The images don't correlate to the x-axis perfectly.
I don't think it's a good idea. Will confuse a lot of people, who stumble on this graph by chance. I'd certainly make examples more emphasized to illustrate the point behind this. Eastward and Superbrothers are both very much traditional pixel games, despite having non-pixel effects and lightning on top. Dan Fessler's squirrel mockup is a classic example as well, and should be somewhere in the middle I think. By the way, where does this sample with red mountains and blue forest comes from?

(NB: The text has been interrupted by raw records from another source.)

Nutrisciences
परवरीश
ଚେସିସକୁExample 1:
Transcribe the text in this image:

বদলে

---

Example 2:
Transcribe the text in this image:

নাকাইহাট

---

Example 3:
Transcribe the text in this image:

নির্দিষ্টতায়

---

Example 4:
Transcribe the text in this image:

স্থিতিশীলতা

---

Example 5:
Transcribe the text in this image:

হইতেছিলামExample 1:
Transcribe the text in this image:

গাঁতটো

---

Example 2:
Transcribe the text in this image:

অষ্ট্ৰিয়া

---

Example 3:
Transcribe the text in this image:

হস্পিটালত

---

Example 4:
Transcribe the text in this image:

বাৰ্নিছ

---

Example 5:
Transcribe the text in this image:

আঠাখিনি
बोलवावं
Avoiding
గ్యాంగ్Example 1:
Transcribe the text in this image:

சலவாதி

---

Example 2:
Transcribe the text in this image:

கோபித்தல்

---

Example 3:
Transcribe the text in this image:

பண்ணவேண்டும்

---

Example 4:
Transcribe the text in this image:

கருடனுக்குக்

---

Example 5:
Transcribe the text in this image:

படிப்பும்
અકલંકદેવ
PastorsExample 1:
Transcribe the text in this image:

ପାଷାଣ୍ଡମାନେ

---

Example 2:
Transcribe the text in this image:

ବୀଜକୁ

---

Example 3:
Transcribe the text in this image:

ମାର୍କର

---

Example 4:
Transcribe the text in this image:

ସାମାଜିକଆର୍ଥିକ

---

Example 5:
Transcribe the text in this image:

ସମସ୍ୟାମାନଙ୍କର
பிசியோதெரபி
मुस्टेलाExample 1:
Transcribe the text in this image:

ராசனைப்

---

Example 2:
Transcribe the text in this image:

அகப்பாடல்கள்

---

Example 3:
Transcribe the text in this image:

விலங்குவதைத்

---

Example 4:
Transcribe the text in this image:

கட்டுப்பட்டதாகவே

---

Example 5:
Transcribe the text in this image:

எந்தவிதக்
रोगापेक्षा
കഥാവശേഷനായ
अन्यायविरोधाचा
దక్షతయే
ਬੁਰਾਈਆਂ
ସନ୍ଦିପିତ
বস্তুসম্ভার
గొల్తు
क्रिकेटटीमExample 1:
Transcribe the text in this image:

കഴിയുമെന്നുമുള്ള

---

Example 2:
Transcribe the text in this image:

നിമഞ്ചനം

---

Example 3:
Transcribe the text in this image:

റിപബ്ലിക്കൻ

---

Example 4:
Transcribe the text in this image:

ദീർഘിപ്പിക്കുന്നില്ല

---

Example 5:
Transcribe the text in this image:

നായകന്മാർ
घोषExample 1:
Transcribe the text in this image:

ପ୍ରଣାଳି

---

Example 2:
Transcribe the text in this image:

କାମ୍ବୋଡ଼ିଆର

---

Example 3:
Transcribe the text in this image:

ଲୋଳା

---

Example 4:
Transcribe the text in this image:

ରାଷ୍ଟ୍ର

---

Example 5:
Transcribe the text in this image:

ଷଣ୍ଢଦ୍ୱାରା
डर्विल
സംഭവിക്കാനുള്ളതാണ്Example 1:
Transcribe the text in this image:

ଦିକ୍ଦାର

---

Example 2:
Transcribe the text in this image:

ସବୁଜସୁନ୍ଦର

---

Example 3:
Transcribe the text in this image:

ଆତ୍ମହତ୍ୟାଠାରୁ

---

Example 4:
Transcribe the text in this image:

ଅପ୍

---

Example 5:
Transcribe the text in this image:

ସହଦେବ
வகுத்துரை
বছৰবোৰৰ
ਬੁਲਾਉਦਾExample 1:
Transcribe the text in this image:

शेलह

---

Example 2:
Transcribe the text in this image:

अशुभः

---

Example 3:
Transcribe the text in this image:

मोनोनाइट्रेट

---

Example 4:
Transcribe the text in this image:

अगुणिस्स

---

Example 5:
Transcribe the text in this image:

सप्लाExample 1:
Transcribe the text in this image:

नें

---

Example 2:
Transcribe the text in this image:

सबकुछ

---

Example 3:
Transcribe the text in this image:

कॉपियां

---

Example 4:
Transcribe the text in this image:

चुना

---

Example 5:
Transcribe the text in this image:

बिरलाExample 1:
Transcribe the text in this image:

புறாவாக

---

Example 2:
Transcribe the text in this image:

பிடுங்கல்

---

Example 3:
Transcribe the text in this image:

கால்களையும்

While I was much more of a purist before, now I'm leaning on "whatever makes you tick", which corresponds to broad definition by this chart. I'm still relying on good ol'
"caring about individual pixels" definition. Also palette conservation, but in my book "caring" does include this as well. Opinions on border of these will differ from person to person.
On the
left side my prime example is Slain! Personally I don't consider it pixel art, though quiet expectedly many will. It's digital art made with hard brushes, so it heavily resembles pixel art. Some sprites are pre-rendered low-poly models. Don't get me wrong, it looks cool.
Index painting would certainly be on the far
right side, borderline with digital painting. The real difference is palette conservation, though this border is blurred. How many colors are too many?

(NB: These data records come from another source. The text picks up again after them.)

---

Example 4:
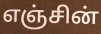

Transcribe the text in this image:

எஞ்சின்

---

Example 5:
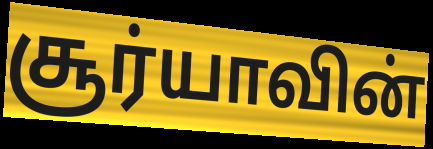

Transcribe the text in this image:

சூர்யாவின்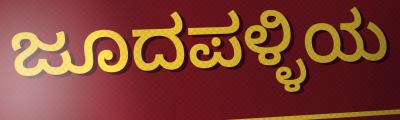
ಜೂದಪಳ್ಳಿಯ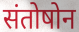
संतोषोन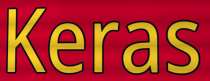
KerasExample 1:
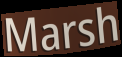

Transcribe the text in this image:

Marsh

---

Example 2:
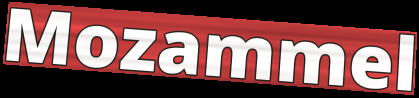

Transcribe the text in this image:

Mozammel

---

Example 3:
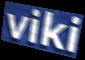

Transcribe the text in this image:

viki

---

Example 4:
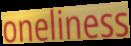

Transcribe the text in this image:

oneliness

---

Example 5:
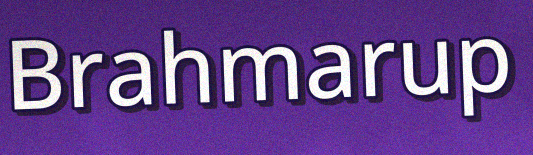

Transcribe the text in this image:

Brahmarup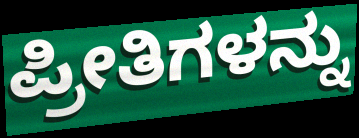
ಪ್ರೀತಿಗಳನ್ನುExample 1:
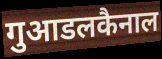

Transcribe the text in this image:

गुआडलकैनाल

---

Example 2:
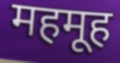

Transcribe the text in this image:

महमूह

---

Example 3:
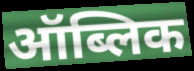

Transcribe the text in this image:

ऑब्लिक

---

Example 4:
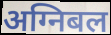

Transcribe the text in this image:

अग्निबल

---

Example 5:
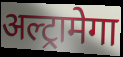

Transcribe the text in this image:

अल्ट्रामेगाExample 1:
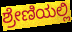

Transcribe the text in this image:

ಶ್ರೇಣಿಯಲ್ಲಿ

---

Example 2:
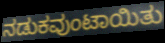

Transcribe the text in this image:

ನಡುಕವುಂಟಾಯಿತು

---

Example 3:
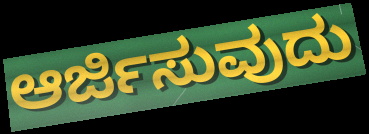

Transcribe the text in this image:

ಆರ್ಜಿಸುವುದು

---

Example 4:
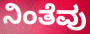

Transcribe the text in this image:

ನಿಂತೆವು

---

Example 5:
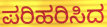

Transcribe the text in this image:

ಪರಿಹರಿಸಿದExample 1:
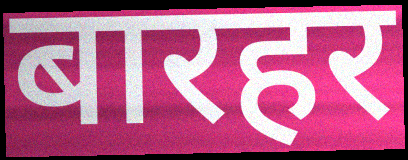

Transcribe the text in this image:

बारहर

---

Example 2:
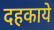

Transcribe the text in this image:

दहकाये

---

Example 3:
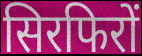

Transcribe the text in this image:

सिरफिरों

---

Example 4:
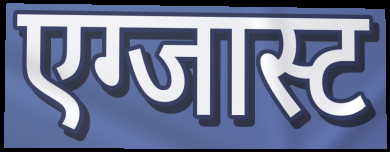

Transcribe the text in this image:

एग्जास्ट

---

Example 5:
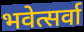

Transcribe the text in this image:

भवेत्सर्वाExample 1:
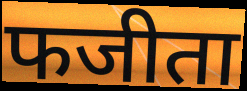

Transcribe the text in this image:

फजीता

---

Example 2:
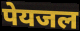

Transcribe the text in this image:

पेयजल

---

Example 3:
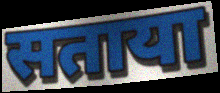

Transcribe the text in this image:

सताया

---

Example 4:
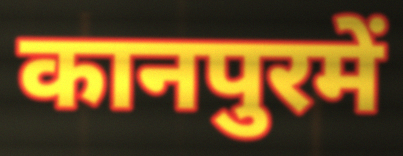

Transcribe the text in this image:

कानपुरमें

Many of modern point-n-click adventures have pixel sprites and low-fi non-pixel backgrounds, that I'll probably put outside borderline definition. But they look pixelated and
blurry rather than pixelated and
noisy, so I'm not sure about them. Guess they are closer to digital art on the
right side?
Most of pixel graphics are made for game projects. I think it's not the purist definition that matter in this case, but rather question "why pixel art?"

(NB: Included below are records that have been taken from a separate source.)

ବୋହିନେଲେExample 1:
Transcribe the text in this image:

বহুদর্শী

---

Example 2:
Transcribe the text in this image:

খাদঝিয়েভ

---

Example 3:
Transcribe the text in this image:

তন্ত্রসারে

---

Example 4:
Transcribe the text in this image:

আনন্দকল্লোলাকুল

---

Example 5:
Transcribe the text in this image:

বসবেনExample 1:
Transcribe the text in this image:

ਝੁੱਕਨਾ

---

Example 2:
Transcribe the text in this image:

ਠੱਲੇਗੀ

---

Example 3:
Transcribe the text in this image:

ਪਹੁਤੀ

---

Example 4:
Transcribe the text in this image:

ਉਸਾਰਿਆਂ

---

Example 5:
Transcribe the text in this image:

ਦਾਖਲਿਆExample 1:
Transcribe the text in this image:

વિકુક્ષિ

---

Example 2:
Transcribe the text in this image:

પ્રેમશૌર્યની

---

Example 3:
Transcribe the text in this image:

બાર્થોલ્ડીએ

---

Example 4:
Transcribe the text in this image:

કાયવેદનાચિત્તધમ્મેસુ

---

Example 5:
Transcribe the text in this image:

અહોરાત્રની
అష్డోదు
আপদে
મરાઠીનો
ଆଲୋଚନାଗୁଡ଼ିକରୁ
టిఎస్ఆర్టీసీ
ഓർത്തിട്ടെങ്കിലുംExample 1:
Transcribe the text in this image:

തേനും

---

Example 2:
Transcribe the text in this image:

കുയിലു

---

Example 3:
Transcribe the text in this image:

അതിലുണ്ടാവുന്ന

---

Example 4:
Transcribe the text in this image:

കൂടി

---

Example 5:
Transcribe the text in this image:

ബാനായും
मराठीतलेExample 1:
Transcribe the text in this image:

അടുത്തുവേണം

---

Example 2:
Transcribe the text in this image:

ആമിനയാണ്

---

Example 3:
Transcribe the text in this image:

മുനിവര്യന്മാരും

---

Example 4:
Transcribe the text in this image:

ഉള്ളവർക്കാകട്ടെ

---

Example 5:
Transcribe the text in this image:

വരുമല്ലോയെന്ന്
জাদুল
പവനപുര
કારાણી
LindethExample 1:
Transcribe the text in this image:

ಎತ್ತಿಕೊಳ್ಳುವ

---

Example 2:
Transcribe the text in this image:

Cheap could be a perfectly reasonable answer, nothing wrong with that.
Nostalgia is also fine. But for me it would be
crispness or
sharpness. Good palette and color conservation make image pleasant to look at. While crispness not only makes everything very readable, but can also have noticable effect on gameplay, especially in action games. That's why I tend to dislike games that look very muddy and use many shades of grey, but very much attracted to any Nitrome games, since they all look super sharp and perfectly readable, even when scaling and rotating sprites. That's what attracts me to pixel-based games, and in my eyes is one of the main strengths of the medium. Making muddy pixels can convey a certain dirty effect, but I'm not a fan.